Throughout the album and as described in the liner notes storyline, the songs tell the story of a young woman who lives in a fantasy world of make-believe in which she is seemingly trapped, but thanks to her belief in her dreams she embarks on an adventure that ends with the man she loves entering her life. The "rags to riches" story is brought into the modern day via the use of the electronic disco sound.

==Release and reception==

The Bay State Banner noted that Once Upon a Time "was one of the most candid portraits of fantasy and insecurity yet issued in the disco genre, and its confessions were credited to Summer's own pen." The Globe and Mail praised "A Man Like You", writing that Summer "doesn't groan or pant out her version of sexspeak, she actually opens up and sings... But for three minutes of good vocals it just isn't worth wading through the other 60 minutes of militarism." John Rockwell, of The New York Times, listed Once Upon a Time as the eighth best album of 1977.

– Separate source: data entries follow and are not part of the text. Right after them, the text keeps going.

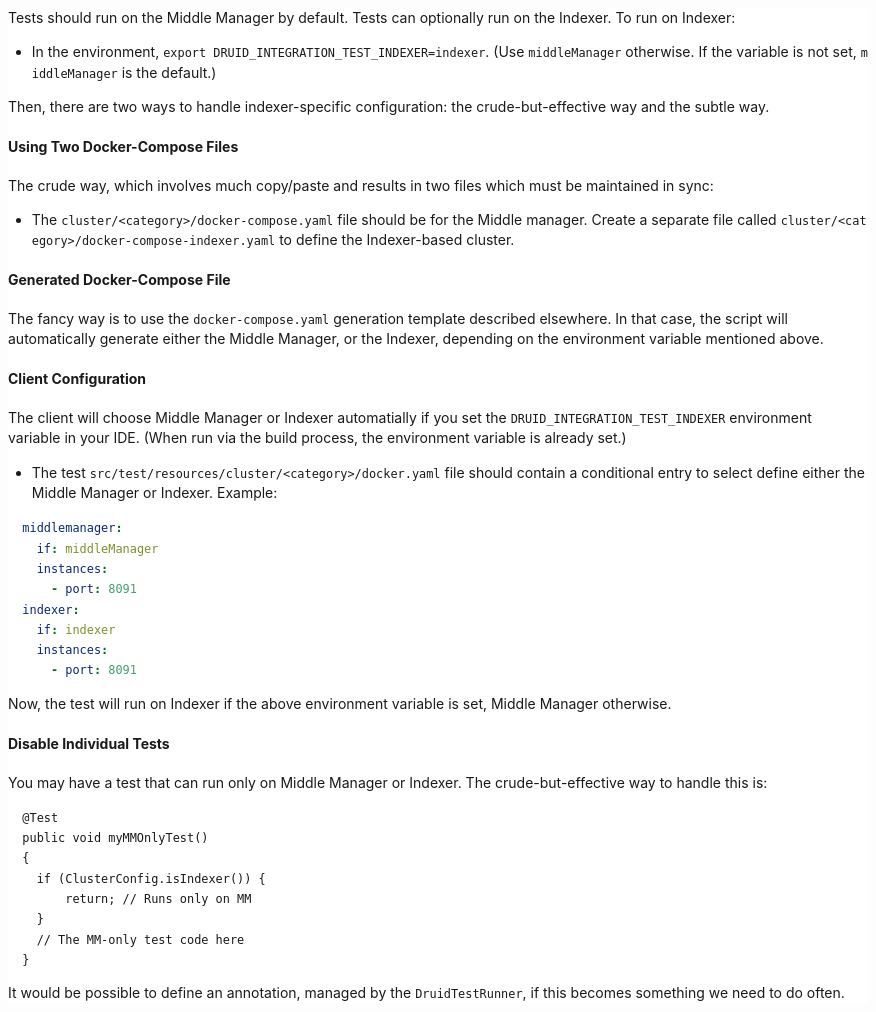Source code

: Tests should run on the Middle Manager by default. Tests can optionally run on the
Indexer. To run on Indexer:

* In the environment, `export DRUID_INTEGRATION_TEST_INDEXER=indexer`. (Use `middleManager`
  otherwise. If the variable is not set, `middleManager` is the default.)

Then, there are two ways to handle indexer-specific configuration: the crude-but-effective
way and the subtle way.

#### Using Two Docker-Compose Files

The crude way, which involves much copy/paste and results in two files which must be maintained
in sync:

* The `cluster/<category>/docker-compose.yaml` file should be for the Middle manager. Create
  a separate file called `cluster/<category>/docker-compose-indexer.yaml` to define the
  Indexer-based cluster.

#### Generated Docker-Compose File

The fancy way is to use the `docker-compose.yaml` generation template described elsewhere.
In that case, the script will automatically generate either the Middle Manager, or the Indexer,
depending on the environment variable mentioned above.

#### Client Configuration

The client will choose Middle Manager or Indexer automatially if you set the
`DRUID_INTEGRATION_TEST_INDEXER` environment variable in your IDE. (When run via the build
process, the environment variable is already set.)

* The test `src/test/resources/cluster/<category>/docker.yaml` file should contain a conditional
  entry to select define either the Middle Manager or Indexer. Example:

```yaml
  middlemanager:
    if: middleManager
    instances:
      - port: 8091
  indexer:
    if: indexer
    instances:
      - port: 8091
```

Now, the test will run on Indexer if the above environment variable is set, Middle Manager
otherwise.

#### Disable Individual Tests

You may have a test that can run only on Middle Manager or Indexer. The crude-but-effective
way to handle this is:

```
  @Test
  public void myMMOnlyTest()
  {
    if (ClusterConfig.isIndexer()) {
    	return; // Runs only on MM
    }
    // The MM-only test code here
  }
```

It would be possible to define an annotation, managed by the `DruidTestRunner`, if this
becomes something we need to do often.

The album made the US Top 30 and was certified gold in the U.S. by the RIAA that same year, spending well over a year on the charts. It spawned the European hit single "I Love You", which became her fifth Top 10 in the UK in less than two years, and it also hit the US Top 40. "Rumour Has It" was also a UK Top 20 hit.

Professional ratings
Review scores
| Source | Rating |
| AllMusic | Star |
| Christgau's Record Guide | B− |
| The Encyclopedia of Popular Music | Star |
| Record Mirror | Star |
| The Rolling Stone Album Guide | Star Half star |
| Sounds | Star |
| Variety | favourable |

==Track listing==

Side 1
| No. | Title | Length |
|---|---|---|
| 1. | "Once Upon a Time" | 4:02 |
| 2. | "Faster and Faster to Nowhere" | 3:34 |
| 3. | "Fairy Tale High" | 4:25 |
| 4. | "Say Something Nice" | 4:44 |

Side 2
| No. | Title | Length |
|---|---|---|
| 1. | "Now I Need You" | 6:09 |
| 2. | "Working the Midnight Shift" | 5:07 |
| 3. | "Queen for a Day" | 5:59 |

Side 3
| No. | Title | Length |
|---|---|---|
| 1. | "If You Got It Flaunt It" | 4:43 |
| 2. | "A Man Like You" | 3:34 |
| 3. | "Sweet Romance" | 4:31 |
| 4. | "(Theme) Once Upon a Time" | 0:48 |
| 5. | "Dance into My Life" | 4:10 |

Side 4
| No. | Title | Length |
|---|---|---|
| 1. | "Rumour Has It" | 4:57 |
| 2. | "I Love You" | 4:43 |
| 3. | "Happily Ever After" | 3:51 |
| 4. | "(Theme) Once Upon a Time" | 3:58 |

==Charts==

===Weekly charts===

Weekly chart performance for Once Upon a Time
| Chart (1977–78) | Peak position |
|---|---|
| Australian Albums (Kent Music Report) | 44 |
| Canada Top Albums/CDs (RPM) | 27 |
| Finnish Albums (Suomen virallinen lista) | 8 |
| Italian Albums (Musica e dischi) | 1 |
| Japanese Albums (Oricon) | 31 |
| Norwegian Albums (VG-lista) | 9 |
| Portuguese Albums (Musica & Som) | 2 |
| Spanish Albums (AFE) | 10 |
| UK Albums (OCC) | 24 |
| US Billboard 200 | 26 |
| US Top R&B/Hip-Hop Albums (Billboard) | 13 |
| US Dance Club Songs (Billboard) | 1 |
| US Cashbox Top Albums | 24 |

===Year-end charts===

1978 year-end chart performance for Once Upon a Time
| Chart (1978) | Position |
|---|---|
| US Top R&B/Hip-Hop Albums (Billboard) | 46 |

==Certifications==

Certifications for Once Upon a Time
| Region | Certification | Certified units/sales |
| Canada (Music Canada) | Gold | 50,000^{^} |
| France (SNEP) | Gold | 100,000^{*} |
| United Kingdom (BPI) | Gold | 100,000^{^} |
| United States (RIAA) | Gold | 500,000^{^} |
^{*} Sales figures based on certification alone. ^{^} Shipments figures based on certification alone.